Jessica Buchanan and Poul Hagen Thisted were capture in October 2011.
(Danish Demining Group)

With the increased presence of the international naval forces off of the Horn of Africa, and increased security aboard ships traversing those waters, Somali pirates have had to take a different tack in order to continue the "work" that sustains them. Instead of capturing hostages at sea, they've begun taking them among aid workers who are trying to improve the lives of Somalis, especially those who are from wealthy western countries.
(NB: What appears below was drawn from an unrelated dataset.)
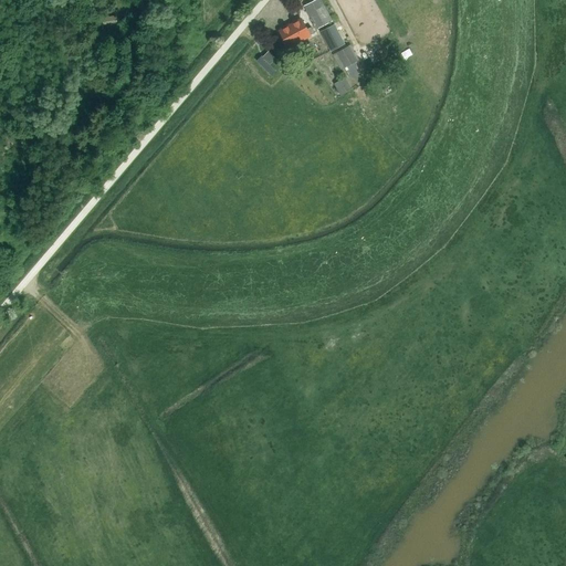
[(320,0),(313,0),(304,6),(316,29),(332,21),(320,0)]
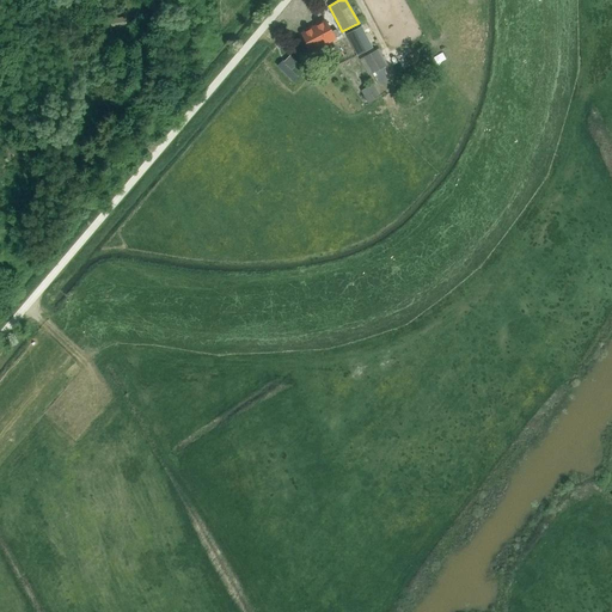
[(331,31),(325,20),(303,34),(311,50),(340,36),(336,29),(331,31)]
These hostages were guarded by between nine and twelve pirates at a walled-off compound in a remote northern area of Somalia. This is especially convenient for U.S. troops, because a large force of special operators just happen to live at Camp Lemonnier in nearby Djibouti as well as on any number of them aboard ships off the coast. Raining on the pirates' parade was just a stop on the way home.

All I'm saying is if you don't want to be raided by special operators while you sleep, don't take Americans hostage.

According to locals, the pirates spent all of the previous evening chewing Qat, a plant that gives the chewer an amphetamine-like effect. As they slept, the SEALs parachuted into the area and made their way to the compound on foot. As they assaulted the compound, the pirates began to return fire. The intense fighting was over almost as fast as it had begun, leaving nine pirates dead, and, according to one source, three captured.

Afterward, the two hostages were flown to the U.S. Naval Mission in Djibouti. SEAL Team Six, who were still riding high from the successful raid on Osama bin Laden's compound the previous year, had another feather in their collective caps.

Buchanan wrote her story and the story of her rescue in a memoir titled "Impossible Odds."

At home in Jessica Buchanan's native Ohio, Jessica's father John answered a surprising late-night phone call:

"He said, 'John, this is Barack Obama. I'm calling because I have great news for you. Your daughter has been rescued by our military.'

The Buchanan family had no idea the rescue mission would take place at all, let alone that night.

"I'm extremely proud and glad to be an American," John Buchanan told CNN. "I didn't know this was going to transpire. I'm glad it did."